=== EXCERPTED DATA ===
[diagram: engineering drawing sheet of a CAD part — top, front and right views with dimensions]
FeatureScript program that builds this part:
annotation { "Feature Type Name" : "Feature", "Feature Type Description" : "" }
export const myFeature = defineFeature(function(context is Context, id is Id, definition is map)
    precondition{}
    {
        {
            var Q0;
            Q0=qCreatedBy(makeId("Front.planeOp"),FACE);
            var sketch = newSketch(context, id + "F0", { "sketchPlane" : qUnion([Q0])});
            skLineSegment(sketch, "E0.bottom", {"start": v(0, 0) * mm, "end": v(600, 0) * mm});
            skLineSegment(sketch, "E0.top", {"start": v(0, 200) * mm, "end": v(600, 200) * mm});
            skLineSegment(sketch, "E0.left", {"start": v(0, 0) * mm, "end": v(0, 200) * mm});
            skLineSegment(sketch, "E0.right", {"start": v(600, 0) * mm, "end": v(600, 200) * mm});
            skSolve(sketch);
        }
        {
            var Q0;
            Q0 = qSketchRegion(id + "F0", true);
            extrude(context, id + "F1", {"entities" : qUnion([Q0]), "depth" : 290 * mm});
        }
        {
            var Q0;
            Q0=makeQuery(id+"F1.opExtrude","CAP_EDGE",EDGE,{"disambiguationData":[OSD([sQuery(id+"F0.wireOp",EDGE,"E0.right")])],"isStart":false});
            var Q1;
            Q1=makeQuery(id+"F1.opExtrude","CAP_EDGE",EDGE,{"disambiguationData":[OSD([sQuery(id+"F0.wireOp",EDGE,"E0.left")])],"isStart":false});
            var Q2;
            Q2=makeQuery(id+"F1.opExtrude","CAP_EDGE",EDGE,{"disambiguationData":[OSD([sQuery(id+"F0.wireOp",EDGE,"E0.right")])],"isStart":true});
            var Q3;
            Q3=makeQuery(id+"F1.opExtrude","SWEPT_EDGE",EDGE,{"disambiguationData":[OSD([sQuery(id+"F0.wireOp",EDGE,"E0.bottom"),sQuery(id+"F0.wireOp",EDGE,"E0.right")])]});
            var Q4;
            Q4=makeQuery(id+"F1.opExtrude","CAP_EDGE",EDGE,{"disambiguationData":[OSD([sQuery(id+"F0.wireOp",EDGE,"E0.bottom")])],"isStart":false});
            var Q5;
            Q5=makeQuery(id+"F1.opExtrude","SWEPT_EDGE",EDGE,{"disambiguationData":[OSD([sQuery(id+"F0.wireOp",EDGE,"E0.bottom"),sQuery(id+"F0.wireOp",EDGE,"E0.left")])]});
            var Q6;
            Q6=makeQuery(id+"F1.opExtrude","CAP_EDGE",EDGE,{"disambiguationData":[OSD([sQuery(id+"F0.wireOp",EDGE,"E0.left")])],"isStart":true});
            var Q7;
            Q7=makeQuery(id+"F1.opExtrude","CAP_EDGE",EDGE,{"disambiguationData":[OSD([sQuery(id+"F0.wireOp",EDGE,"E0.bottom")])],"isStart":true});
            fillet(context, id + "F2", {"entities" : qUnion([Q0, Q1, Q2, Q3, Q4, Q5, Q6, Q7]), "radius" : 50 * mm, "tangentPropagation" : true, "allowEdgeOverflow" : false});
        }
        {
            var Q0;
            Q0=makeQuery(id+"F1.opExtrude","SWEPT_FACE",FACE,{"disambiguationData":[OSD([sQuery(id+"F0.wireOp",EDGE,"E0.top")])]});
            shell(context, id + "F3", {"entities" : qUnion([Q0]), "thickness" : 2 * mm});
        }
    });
===
• _WHAT TO WORK ON_:
Reproduce the listing from its first line through the line that contains "skSolve(sketch);", including both of those lines.

• _RESPONSE TO THIS TASK_:
[diagram: engineering drawing sheet of a CAD part — top, front and right views with dimensions]
FeatureScript program that builds this part:
annotation { "Feature Type Name" : "Feature", "Feature Type Description" : "" }
export const myFeature = defineFeature(function(context is Context, id is Id, definition is map)
    precondition{}
    {
        {
            var Q0;
            Q0=qCreatedBy(makeId("Front.planeOp"),FACE);
            var sketch = newSketch(context, id + "F0", { "sketchPlane" : qUnion([Q0])});
            skLineSegment(sketch, "E0.bottom", {"start": v(0, 0) * mm, "end": v(600, 0) * mm});
            skLineSegment(sketch, "E0.top", {"start": v(0, 200) * mm, "end": v(600, 200) * mm});
            skLineSegment(sketch, "E0.left", {"start": v(0, 0) * mm, "end": v(0, 200) * mm});
            skLineSegment(sketch, "E0.right", {"start": v(600, 0) * mm, "end": v(600, 200) * mm});
            skSolve(sketch);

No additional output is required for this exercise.